Membros de torcidas organizadas do Corinthians, lideranças da Gavião da Fiel e outras torcidas organizadas formaram a Antifa naquele domingo. Juntos, eles compõem um coletivo de extrema-esquerda, e, quando convocados, comparecem aos atos munidos de ferramentas letais a serem utilizadas em seus crimes. São um exército do mal, cujos membros vivem exclusivamente do confronto em público, a serviço de uma ideologia insana. Na realidade, eles possuem uma gama de ideologias próprias da esquerda, pois são socialistas, anarquistas e comunistas, que formam os radicais de esquerda.  O movimento Antifa não é uma organização formal, e eles operam de forma independente. Esses ativistas geralmente preparam protestos por meio de mídias sociais seguras, por e-mails ou mensagens criptografadas.

Prova contundente de que o movimento Antifa tem ligações com os partidos políticos da esquerda radical é o fato de que alguns deputados do PSOL estiveram presentes aos atos terroristas daquele dia. Foram fotografados, de máscaras pretas, os parlamentares Glauber Braga e Sâmia Bonfim, participando do falso movimento pró-democracia. Esses são os políticos defensores da democracia no Brasil, mas participam de atos violentos contra um governo eleito pelo povo! O que podemos esperar da Câmara em relação a atuação desses dois antifas do PSOL?

A manifestação, na Av. Paulista, pela abertura do comércio e pró-Bolsonaro, estava dentro da lei, com os devidos ofícios encaminhados as autoridades competentes. Portanto, foi uma manifestação legítima! Quanto à presença do movimento Antifa, foi um ato de provocações e rebeldia contra os bolsonaristas, o que culminou em confronto com a tropa de choque da PM. De um lado, arremessavam objetos; de outro, bombas de gás lacrimogênio. Mas, para a imprensa, a Polícia exagerou. E a OAB se faz de morta!

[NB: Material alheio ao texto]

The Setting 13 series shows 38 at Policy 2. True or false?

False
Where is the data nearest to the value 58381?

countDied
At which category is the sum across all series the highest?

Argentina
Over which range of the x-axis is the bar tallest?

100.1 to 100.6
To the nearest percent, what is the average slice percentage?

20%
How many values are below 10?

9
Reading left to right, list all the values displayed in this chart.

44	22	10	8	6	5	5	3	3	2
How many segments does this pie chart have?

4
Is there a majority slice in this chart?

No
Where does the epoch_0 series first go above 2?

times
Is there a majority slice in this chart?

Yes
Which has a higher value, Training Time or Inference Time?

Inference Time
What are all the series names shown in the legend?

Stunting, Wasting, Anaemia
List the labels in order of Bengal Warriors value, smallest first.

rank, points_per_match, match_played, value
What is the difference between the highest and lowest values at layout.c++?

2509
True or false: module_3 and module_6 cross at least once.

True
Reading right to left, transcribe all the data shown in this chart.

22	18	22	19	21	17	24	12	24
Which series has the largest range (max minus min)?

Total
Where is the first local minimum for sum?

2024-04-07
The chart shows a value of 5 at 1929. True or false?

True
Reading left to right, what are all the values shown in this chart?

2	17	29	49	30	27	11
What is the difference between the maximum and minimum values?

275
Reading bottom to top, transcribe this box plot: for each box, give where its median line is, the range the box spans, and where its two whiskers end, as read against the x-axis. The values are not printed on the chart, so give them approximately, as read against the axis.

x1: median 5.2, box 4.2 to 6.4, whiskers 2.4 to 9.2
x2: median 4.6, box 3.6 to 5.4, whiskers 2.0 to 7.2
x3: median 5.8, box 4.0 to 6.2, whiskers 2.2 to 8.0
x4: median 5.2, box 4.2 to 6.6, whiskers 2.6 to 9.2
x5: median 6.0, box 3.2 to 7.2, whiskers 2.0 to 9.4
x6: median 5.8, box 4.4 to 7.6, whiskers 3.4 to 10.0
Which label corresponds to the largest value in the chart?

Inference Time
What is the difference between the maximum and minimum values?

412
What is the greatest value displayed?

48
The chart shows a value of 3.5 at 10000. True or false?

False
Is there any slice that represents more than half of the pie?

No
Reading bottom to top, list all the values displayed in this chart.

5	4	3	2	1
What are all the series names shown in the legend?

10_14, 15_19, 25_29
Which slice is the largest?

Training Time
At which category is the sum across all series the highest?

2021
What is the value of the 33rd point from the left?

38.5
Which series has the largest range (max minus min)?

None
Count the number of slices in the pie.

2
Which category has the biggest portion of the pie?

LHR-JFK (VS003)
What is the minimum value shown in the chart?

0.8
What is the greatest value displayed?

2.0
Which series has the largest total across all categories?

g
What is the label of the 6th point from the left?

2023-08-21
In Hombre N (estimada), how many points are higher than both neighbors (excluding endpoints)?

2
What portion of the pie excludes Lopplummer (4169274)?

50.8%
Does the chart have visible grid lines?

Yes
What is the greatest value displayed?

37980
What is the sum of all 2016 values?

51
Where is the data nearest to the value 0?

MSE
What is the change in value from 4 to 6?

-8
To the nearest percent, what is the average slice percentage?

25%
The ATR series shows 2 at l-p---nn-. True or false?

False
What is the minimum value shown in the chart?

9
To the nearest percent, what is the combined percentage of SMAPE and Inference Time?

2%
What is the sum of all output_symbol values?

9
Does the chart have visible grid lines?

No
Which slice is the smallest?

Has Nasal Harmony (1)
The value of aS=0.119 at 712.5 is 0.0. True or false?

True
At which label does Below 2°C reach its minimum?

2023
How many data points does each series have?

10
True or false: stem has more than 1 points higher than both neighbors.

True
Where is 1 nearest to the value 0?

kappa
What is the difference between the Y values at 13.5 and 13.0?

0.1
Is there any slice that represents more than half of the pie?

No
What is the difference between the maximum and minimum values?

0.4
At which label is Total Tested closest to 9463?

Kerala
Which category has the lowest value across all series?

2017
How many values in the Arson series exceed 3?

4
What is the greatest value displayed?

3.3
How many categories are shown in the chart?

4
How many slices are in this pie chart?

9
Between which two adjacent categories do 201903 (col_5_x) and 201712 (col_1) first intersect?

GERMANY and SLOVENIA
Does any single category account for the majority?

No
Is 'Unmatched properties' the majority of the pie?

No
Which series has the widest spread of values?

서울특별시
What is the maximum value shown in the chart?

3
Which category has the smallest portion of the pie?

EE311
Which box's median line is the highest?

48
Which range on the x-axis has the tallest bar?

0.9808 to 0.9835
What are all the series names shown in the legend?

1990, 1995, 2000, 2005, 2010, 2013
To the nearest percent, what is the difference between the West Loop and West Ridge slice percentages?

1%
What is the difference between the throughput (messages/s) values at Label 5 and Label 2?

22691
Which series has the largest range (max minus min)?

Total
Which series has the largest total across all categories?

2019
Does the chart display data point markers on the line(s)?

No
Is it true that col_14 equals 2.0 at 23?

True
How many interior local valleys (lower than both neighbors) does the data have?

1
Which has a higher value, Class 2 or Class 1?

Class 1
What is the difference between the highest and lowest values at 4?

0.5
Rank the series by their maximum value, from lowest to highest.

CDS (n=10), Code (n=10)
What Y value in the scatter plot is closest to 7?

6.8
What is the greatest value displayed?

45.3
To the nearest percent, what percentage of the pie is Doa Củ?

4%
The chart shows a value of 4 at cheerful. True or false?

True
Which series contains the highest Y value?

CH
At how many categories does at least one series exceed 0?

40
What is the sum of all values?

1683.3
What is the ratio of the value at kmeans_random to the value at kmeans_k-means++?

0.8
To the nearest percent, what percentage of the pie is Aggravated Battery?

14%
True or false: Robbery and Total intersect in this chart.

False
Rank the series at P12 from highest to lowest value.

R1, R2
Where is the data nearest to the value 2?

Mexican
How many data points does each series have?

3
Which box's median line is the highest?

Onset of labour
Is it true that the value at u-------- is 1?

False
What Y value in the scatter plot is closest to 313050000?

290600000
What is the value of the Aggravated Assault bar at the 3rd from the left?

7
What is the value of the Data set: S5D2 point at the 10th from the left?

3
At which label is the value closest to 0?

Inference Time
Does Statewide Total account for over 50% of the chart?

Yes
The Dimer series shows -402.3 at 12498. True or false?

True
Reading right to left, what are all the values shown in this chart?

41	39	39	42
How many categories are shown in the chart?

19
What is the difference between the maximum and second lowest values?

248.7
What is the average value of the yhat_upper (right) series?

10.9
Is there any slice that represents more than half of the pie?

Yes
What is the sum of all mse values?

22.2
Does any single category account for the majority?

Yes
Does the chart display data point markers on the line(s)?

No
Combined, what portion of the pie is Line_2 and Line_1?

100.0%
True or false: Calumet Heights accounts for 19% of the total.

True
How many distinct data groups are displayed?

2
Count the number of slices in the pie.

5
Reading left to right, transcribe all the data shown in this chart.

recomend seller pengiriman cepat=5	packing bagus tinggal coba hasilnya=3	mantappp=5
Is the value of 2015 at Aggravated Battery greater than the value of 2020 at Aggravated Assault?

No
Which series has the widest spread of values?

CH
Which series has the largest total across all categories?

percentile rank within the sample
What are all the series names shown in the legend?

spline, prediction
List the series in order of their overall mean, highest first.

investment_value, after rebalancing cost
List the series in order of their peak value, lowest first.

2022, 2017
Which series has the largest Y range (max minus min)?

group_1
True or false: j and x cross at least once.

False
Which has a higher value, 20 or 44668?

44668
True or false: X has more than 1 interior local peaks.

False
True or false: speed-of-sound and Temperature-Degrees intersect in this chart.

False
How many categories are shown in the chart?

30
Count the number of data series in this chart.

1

As torcidas organizadas do futebol passaram a fazer parte de alguns partidos políticos, viraram seus autênticos representantes nos protestos de rua, mas não são capazes de levantar as bandeiras com as siglas dos seus partidos durante as manifestações. Escondem-se de tudo e de todos, pois sabem que vivem na ilegalidade. Eles disseram que de agora em diante irão para as ruas fazer as mesmas provocações. São declarações intimidatórias às manifestações patrióticas, todavia, esperamos que as próximas sejam resguardadas também pelas tropas de choque do Exército!